Here's my two cents...obviously the NBA is tougher competition night in and out. Secondly, NBA teams, Nuggets and a few others excluded, shoot a higher percentage from the field thus leaving fewer opportunities for rebounds. Thirdly, and more illustrative, is the frequent lack of movement in the Nugget offense which makes assist numbers lower!!

Seth said...

I honestly didn't see much of Melo in college, and I don't see him all that often now but...could he play/has he ever played the 4 position? He seems big enough.

Jon-Michael said...

I don't think Carmelo realizes how much influence he has. If he was more vocal, more intense, hustled on defense, encouraged his teammates, played every game like it was his last, this team would be the toast of the western conference.

With that said, is he the main problem for the Nuggets struggles? No. Certainly there are 12 other guys on that team who are just as capable of doing the same. Iverson has had moments, but I think like everyone else on that team, he's waiting for Carmelo to emerge as the proven leader of this team. I feel at times if this title of "leader" was given to Carmelo to liberally. He needs to earn it. Am I worried? A little for this season. Some of you may remember Michael Jordan was accused vigorously by his fans and the media for the same things his first 5-7 years in the league. He was in his 7th season when he won his first title. It's certainly not over, but he and every other Denver Nugget needs to remember the importance of team basketball and evaluate what separates them from the elite of the Western Conference. Phoenix, San Antonio, Dallas, and Utah play together, they hustle, and they play as a team. If the Nuggets want to be considered in that class, they need to follow their example.
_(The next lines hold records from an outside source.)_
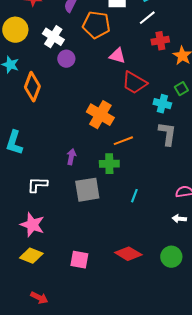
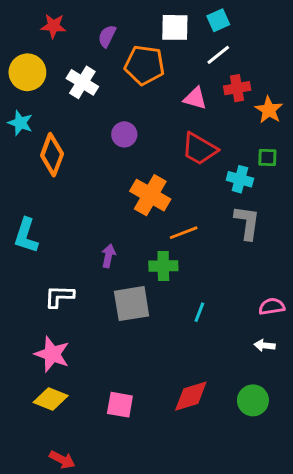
pink triangle: (117, 56) -> (195, 98), moved
purple circle: (66, 59) -> (124, 134), moved
green square: (181, 89) -> (267, 158), turned 32
red diamond: (128, 254) -> (191, 396), turned -48

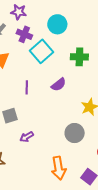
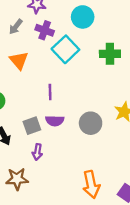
purple semicircle: (59, 85) -> (55, 121), moved, turned 42
gray circle: (75, 133) -> (91, 123), moved
purple arrow: (27, 137) -> (37, 152), moved, turned -48

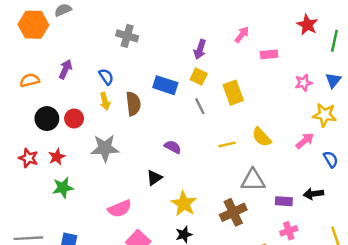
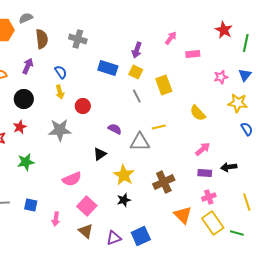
blue rectangle: (165, 85) -> (108, 68), moved
brown semicircle: (133, 104) -> (42, 39), moved
black circle: (47, 119) -> (24, 99), moved
red circle: (74, 119) -> (83, 106), moved
yellow semicircle: (262, 137) -> (198, 113), moved
pink arrow: (305, 141) -> (203, 149), moved
red star: (57, 157) -> (20, 127), moved
blue semicircle: (331, 159) -> (247, 129), moved
gray triangle: (253, 180) -> (140, 142), moved

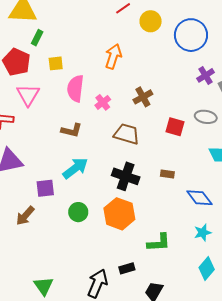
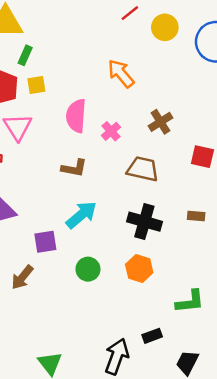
orange arrow: (113, 56) -> (121, 74), turned -55
yellow square: (56, 63) -> (36, 85), moved
orange hexagon: (119, 214) -> (139, 269), size x0.7

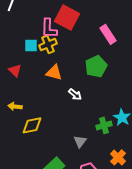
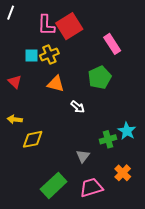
red square: (67, 17) -> (69, 26), turned 30
pink L-shape: (49, 28) -> (46, 25), moved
I don't mean plays, I don't mean X and O's, I mean how they conduct themselves as a single unit. Emulate that, and there won't be a team that will be able to stop them.

Nugg Doctor said...

Great stuff, folks. Really. I agree with a lot of your points, especially when jm says that "leader" should not be a title that is just given, but rather earned.

Thanks for reading,

The Nugg Doctor

Geerten said...

Why would anybody expect Melo to yank 10+ a game when he's on a team that has Marcus Camby and Kenyon Martin (and NĂȘne and Najera and some others)? In college Carmelo HAD to grab the rebounds. In Denver, his supporting cast is much more oriented towards rebounding than his college team. If I were the coach, I wouldn't want him to focus more on boards. Let the taller guys take care of that. Run Melo Run!!!

Unknown said...

I know I kinda missed the main response time for this article, but this has obviously been an area of concern for the coaches, and possibly fans alike.
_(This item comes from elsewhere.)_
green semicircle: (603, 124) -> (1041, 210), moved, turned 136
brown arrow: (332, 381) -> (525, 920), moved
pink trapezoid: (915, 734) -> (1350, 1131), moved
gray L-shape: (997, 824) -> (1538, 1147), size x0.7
We all know Carmelo CAN rebound and pass more than he does. He does seemingly play selfish at times. But then again, I have also seen when he passes out of double teams all the team does is either shot a bad jump shot or try to get the ball right back to Melo. I think part of the problem is that the role players on this team need to step up more. Rotate more, shoot more consistently, etc.

I think Melo feels the pressure to be the man, and knows that he can score at will, so that is what he does. As far as defensive effort, maybe he does not realize how bad he is?? As was already brought out, I wish we had a coach or veteran leader that could get through to him.

But Melo will be alright. Last night, he had 21/7/6, not a bad stat line at all!! Although I do think it means a lot to Melo to win the scoring title and average 30 plus a game, and maybe he is obsessing about that a little too much.